Request
Tally the lines in the material below that contain the string "bottles", counting only matches with the same capitalization. Report only the number.

Entries provided
▬▬▬▬▬▬▬▬▬▬
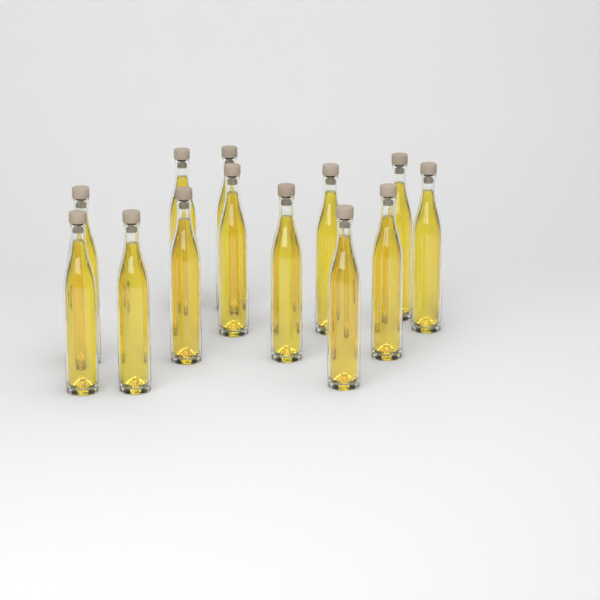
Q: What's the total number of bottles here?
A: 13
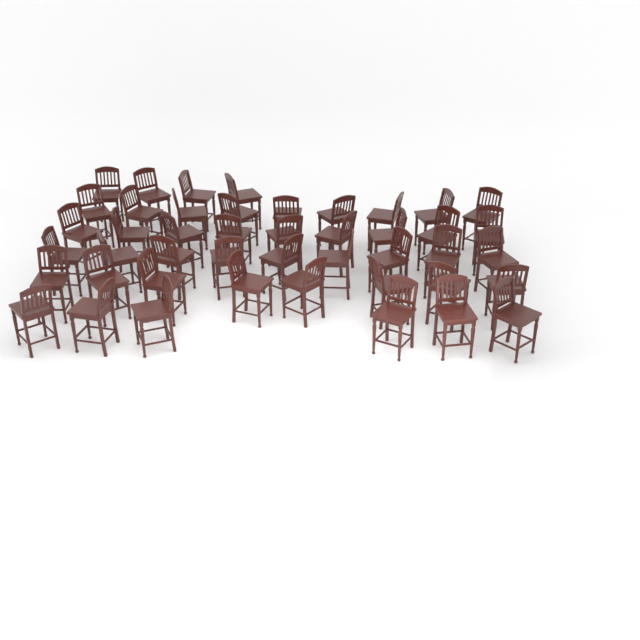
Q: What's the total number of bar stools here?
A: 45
▬▬▬▬▬▬▬▬▬▬
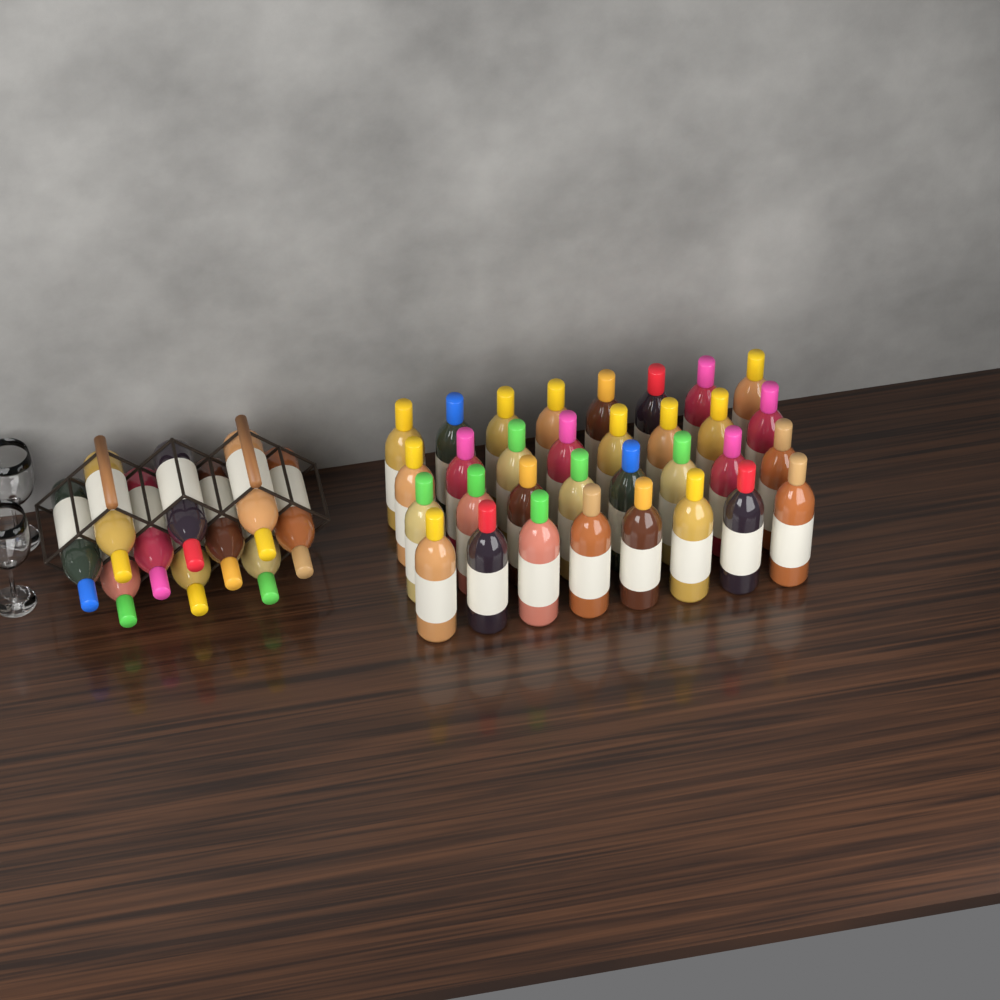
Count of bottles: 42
▬▬▬▬▬▬▬▬▬▬
Finished task
2